Wednesday, 4 June 2014

Budget 2014: 10 tax issues the govt needs to address

1. Goods and services tax (GST)

BJP has indicated indirect tax reform will be its priority.

What can be expected

A road map to roll out the big indirect tax reform

A strong statement promising to address all concerns of states

2. Reduction in CST rate

Central sales tax was to be abolished with introduction of GST.

What can be expected

CST rate could be lowered to 1% from 2% along with the announcement of GST. 

3. Measures to reduce litigation 

Over Rs 1 lakh crore stuck in indirect tax litigation.

What can be expected

One-time settlement scheme to end previous backlog

A forward looking plan to reduce litigation. 

4. Cenvat credit reforms 

Current regime is complex and limited.
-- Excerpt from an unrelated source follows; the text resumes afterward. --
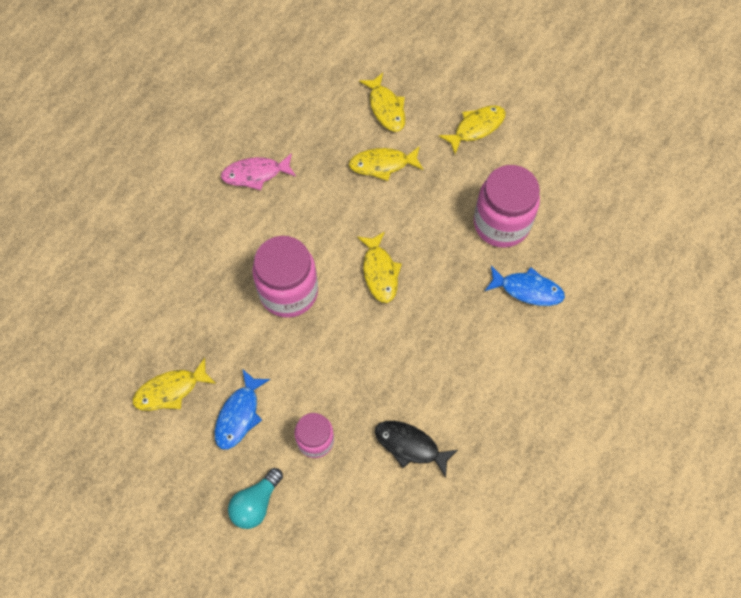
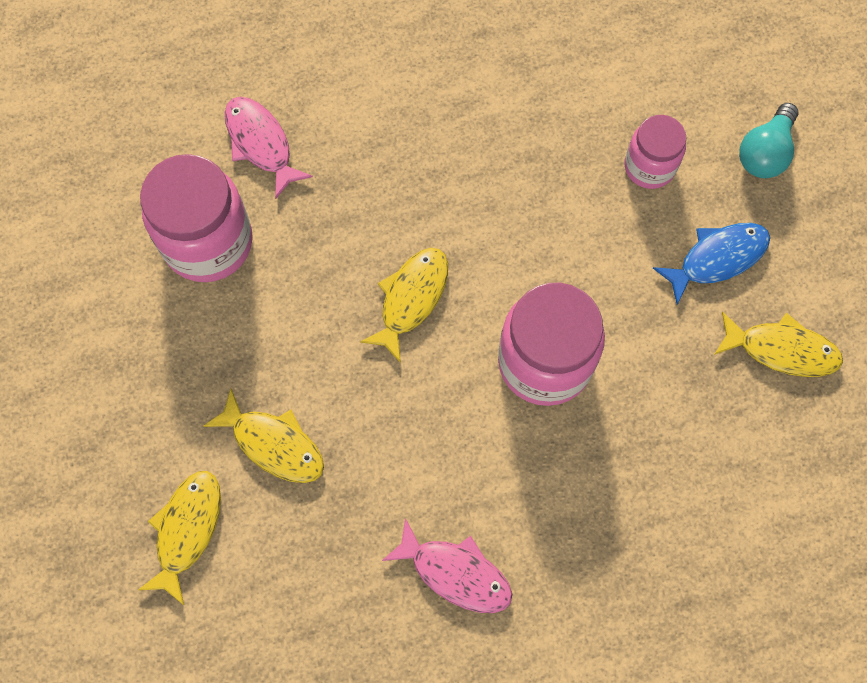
camera: 140 degrees left, 5 degrees up
(256, 503) = (765, 152): turquoise light bulb -> turquoise light bulb turned 135 degrees clockwise
(410, 446) = (549, 86): black fish -> none
(476, 128) = (101, 396): yellow fish -> none
(527, 289) = (261, 144): blue fish -> pink fish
It adds to cost and administrative burden.

What can be expected

Recommendations of MK Gupta committee available Some measures can be expected based on the recommendations.

Some measures can be expected based on the recommendations

5. Stimulus through excise cuts

Industrial and manufacturing revival tops government agenda.

What can be expected

Selective sops to stimulate demand till economy improves.


DIRECT TAXES

6. Retrospective tax

FM has opposed amendments with retrospective affect but has not said on specific amendment.

What can be expected

The budget could clarify that amendment would have prospective affect Apart from Vodafone, it would benefit other MNCs as well.

7. Direct taxes code 

The code is ready and can be passed quickly.

What can be expected

Some elements of the DTC could be included in the budget.

Mauritius tax treaty could be clarified.

Time-bound incentives for corporates to invest more.

Big thrust to infrastructure sector.

8. Threshold limit for income tax

BJP leader Yashwant Sinha had favoured big relief to taxpayers through slab recast in his standing committee report on direct taxes code.

What can be expected

Fiscal condition rules out a big relaxation but lowest slabs could be provided relief.

Income up to Rs 5 lakh could be made tax exempt.

The super-rich tax could continue.

9. Steps to stimulate savings

Financial savings have taken a big knock in recent years, contributing to high interest rates.

What can be expected

The Rs 1 lakh threshold for Section 80C benefit could be raised.

Rebate for infrastructure investments could be brought back.

10. Sops for housing

Construction and housing sector has been sluggish for a while.

What can be expected

Tax incentive for the sector could be raised for a fixed period.